### SOURCE TEXT
Your first picture is not correct. Your getting reduced voltage to the Pertronix unit. As the resistor warms up it reduces the voltage to your Pertronix unit even more.....and yes it will die....or run poorly.

The Pertronx unit needs a full 12 volts from the ignition.....no resistor. Just jumper the wires together and toss the resistor. The GM HEI is the same, it needs a full 12 volts. THe MOPAR ECU is the same....it needs a full 12 volts. Which ever device you end up using, Pertronix, HEI or MOPAR ECU, they all require a full 12 volt ignition source. SL6 Dan even goes a step further and puts a relay in so you can go directly to the battery for max amperage to the HEI........

Get a 3 ohm Pertonix HEI type coil coil if you want to run the MOPAR ECU or Pertronic Ignitor. I run the 60,000 volt Pertronix HV coil.

Pertronix coil information

Reference: conversation with Marvin @ Pertronix on 1/21/2010 @ 1 800 827 3758 Ext 1030

Milliamp output ratings are based on input amperage. All MSD rating are done with the MSD ignition box so they are not based on the coil alone. Pertronix coil output values vary between the ohm ratings (.5, 1.5 & 3 ohms) and how much input they receive from the control box. When using the Pertronix Second Strike box or the Ignitor III system or MSD, Crane, GM HEI, etc. the output to the coil is around 8 amps. The MOPAR ECU (stock, orange or chrome box) the output is approximately 4 amps.

### DATASET CONTENT
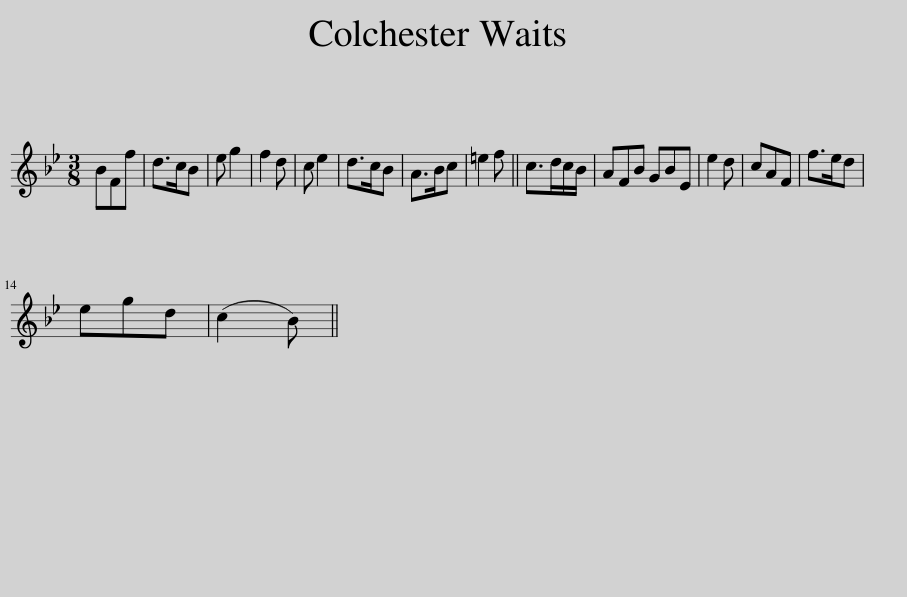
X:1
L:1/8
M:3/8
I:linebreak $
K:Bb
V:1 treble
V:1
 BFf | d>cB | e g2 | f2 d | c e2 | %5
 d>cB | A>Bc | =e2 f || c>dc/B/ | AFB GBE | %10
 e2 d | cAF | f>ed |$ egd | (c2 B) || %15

### EXERCISE TASK A
Answer these from the Pertronix ignition text:
(i) Which coil does the writer run?
(ii) What does SL6 Dan add so he can go directly to the battery?
(iii) Approximately how many amps does the MOPAR ECU output to the coil?
### EXERCISE TASK B
Please transcribe the portion of the Pertronix ignition text that opens with the words containing "Reference: conversation with" and closes with "approximately 4 amps.".

### TASK RESULT A
(i) The 60,000 volt Pertronix HV coil.
(ii) A relay.
(iii) Approximately 4 amps.

### TASK RESULT B
Reference: conversation with Marvin @ Pertronix on 1/21/2010 @ 1 800 827 3758 Ext 1030

Milliamp output ratings are based on input amperage. All MSD rating are done with the MSD ignition box so they are not based on the coil alone. Pertronix coil output values vary between the ohm ratings (.5, 1.5 & 3 ohms) and how much input they receive from the control box. When using the Pertronix Second Strike box or the Ignitor III system or MSD, Crane, GM HEI, etc. the output to the coil is around 8 amps. The MOPAR ECU (stock, orange or chrome box) the output is approximately 4 amps.